*TASK DETAILS*. Write out the lines word for word. Begin at the line that contains "scientific name: Packera hesperia" and stop after the last line.

*RECORDS SUPPLIED*.
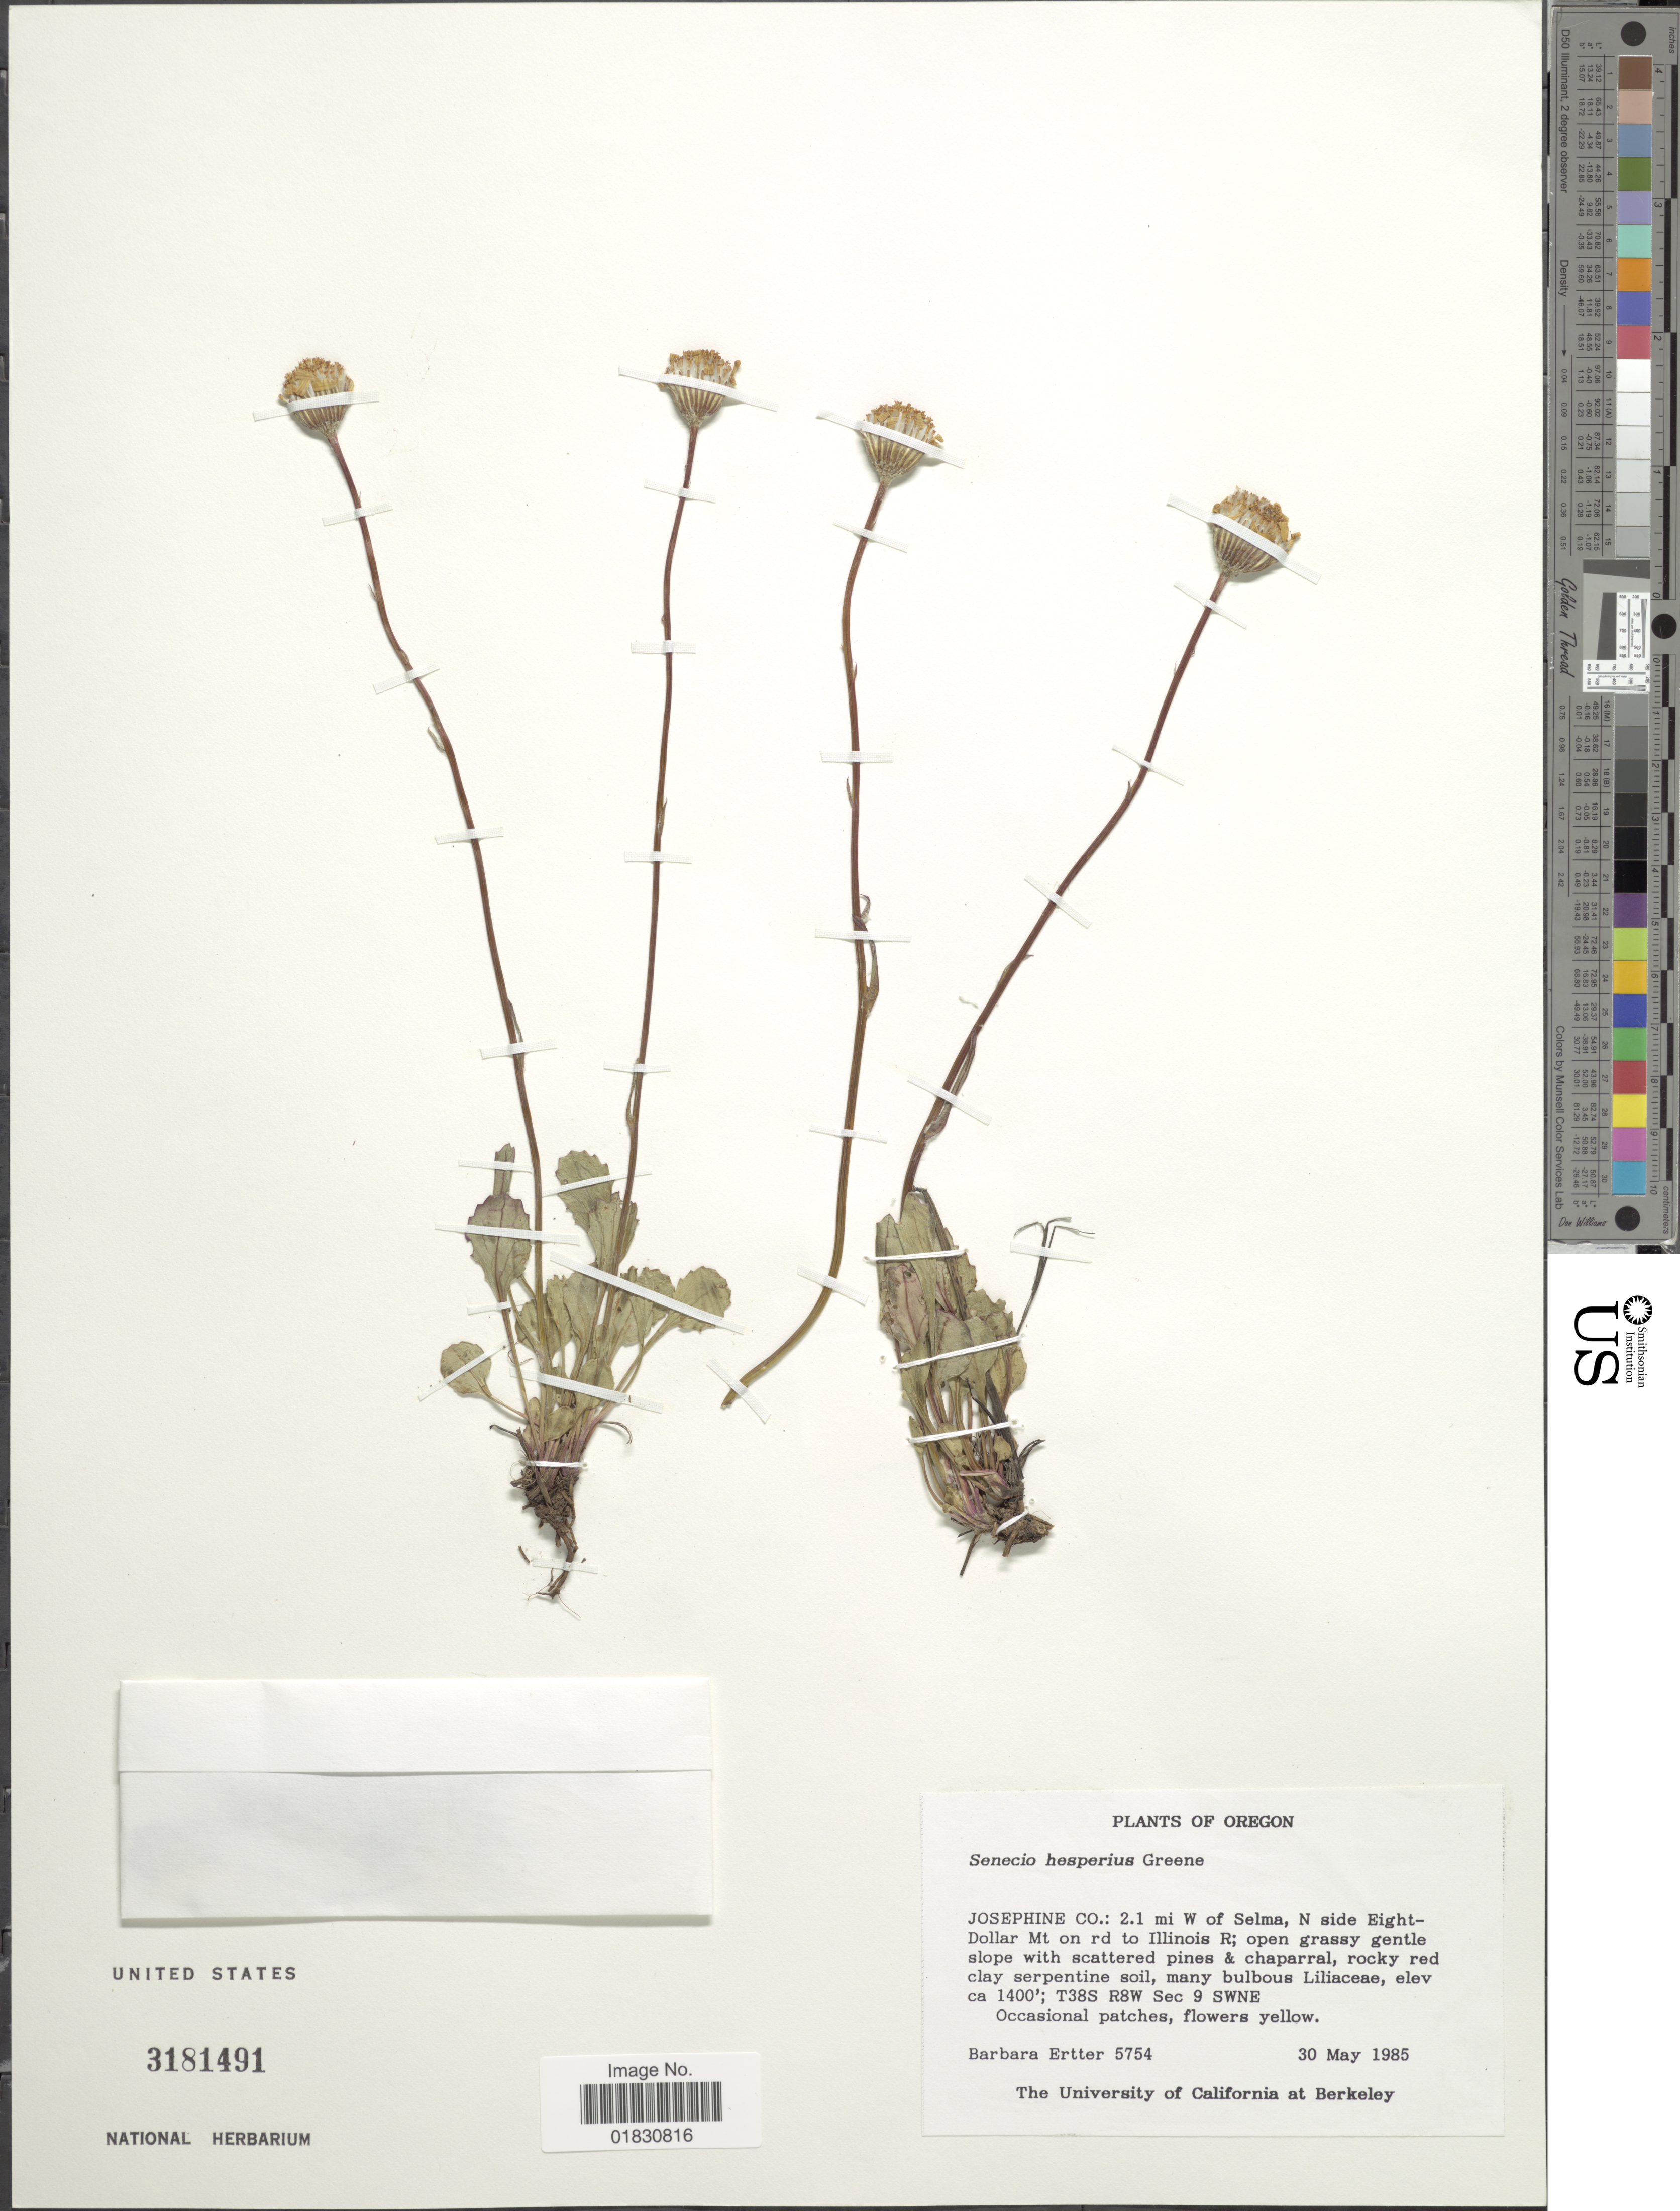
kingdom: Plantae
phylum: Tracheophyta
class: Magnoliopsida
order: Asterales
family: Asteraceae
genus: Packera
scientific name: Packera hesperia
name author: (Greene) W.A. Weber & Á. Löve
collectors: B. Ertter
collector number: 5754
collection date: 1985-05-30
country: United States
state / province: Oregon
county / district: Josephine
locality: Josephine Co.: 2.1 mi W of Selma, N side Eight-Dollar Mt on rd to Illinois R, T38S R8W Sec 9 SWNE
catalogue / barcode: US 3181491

*ANSWER FOR THIS EXERCISE*.
scientific name: Packera hesperia
name author: (Greene) W.A. Weber & Á. Löve
collectors: B. Ertter
collector number: 5754
collection date: 1985-05-30
country: United States
state / province: Oregon
county / district: Josephine
locality: Josephine Co.: 2.1 mi W of Selma, N side Eight-Dollar Mt on rd to Illinois R, T38S R8W Sec 9 SWNE
catalogue / barcode: US 3181491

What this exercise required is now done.